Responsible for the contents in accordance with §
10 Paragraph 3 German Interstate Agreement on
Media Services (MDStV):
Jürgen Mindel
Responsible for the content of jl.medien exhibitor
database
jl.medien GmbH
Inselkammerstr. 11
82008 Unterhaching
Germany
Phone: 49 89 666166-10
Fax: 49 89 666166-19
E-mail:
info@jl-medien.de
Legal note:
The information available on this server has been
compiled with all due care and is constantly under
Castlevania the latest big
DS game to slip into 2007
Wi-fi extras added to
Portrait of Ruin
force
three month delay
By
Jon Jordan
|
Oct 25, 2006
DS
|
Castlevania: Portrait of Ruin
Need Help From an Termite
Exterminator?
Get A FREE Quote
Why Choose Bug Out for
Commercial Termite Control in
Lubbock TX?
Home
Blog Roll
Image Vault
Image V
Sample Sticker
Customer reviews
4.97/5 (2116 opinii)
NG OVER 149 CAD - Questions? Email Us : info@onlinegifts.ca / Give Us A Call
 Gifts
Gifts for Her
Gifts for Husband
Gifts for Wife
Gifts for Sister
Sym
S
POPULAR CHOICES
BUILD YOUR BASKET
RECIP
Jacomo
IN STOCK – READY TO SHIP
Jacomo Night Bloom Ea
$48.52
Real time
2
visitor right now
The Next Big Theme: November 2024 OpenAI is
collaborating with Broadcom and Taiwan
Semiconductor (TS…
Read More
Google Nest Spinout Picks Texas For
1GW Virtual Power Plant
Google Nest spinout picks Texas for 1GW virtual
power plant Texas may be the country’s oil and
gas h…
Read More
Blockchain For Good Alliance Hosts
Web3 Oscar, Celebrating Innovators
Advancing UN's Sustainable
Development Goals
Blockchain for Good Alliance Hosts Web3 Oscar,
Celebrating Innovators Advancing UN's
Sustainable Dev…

- **What you will do**: Every line above should be transcribed exactly.

- **Output of the exercise**:
Responsible for the contents in accordance with §
10 Paragraph 3 German Interstate Agreement on
Media Services (MDStV):
Jürgen Mindel
Responsible for the content of jl.medien exhibitor
database
jl.medien GmbH
Inselkammerstr. 11
82008 Unterhaching
Germany
Phone: 49 89 666166-10
Fax: 49 89 666166-19
E-mail:
info@jl-medien.de
Legal note:
The information available on this server has been
compiled with all due care and is constantly under
Castlevania the latest big
DS game to slip into 2007
Wi-fi extras added to
Portrait of Ruin
force
three month delay
By
Jon Jordan
|
Oct 25, 2006
DS
|
Castlevania: Portrait of Ruin
Need Help From an Termite
Exterminator?
Get A FREE Quote
Why Choose Bug Out for
Commercial Termite Control in
Lubbock TX?
Home
Blog Roll
Image Vault
Image V
Sample Sticker
Customer reviews
4.97/5 (2116 opinii)
NG OVER 149 CAD - Questions? Email Us : info@onlinegifts.ca / Give Us A Call
 Gifts
Gifts for Her
Gifts for Husband
Gifts for Wife
Gifts for Sister
Sym
S
POPULAR CHOICES
BUILD YOUR BASKET
RECIP
Jacomo
IN STOCK – READY TO SHIP
Jacomo Night Bloom Ea
$48.52
Real time
2
visitor right now
The Next Big Theme: November 2024 OpenAI is
collaborating with Broadcom and Taiwan
Semiconductor (TS…
Read More
Google Nest Spinout Picks Texas For
1GW Virtual Power Plant
Google Nest spinout picks Texas for 1GW virtual
power plant Texas may be the country’s oil and
gas h…
Read More
Blockchain For Good Alliance Hosts
Web3 Oscar, Celebrating Innovators
Advancing UN's Sustainable
Development Goals
Blockchain for Good Alliance Hosts Web3 Oscar,
Celebrating Innovators Advancing UN's
Sustainable Dev…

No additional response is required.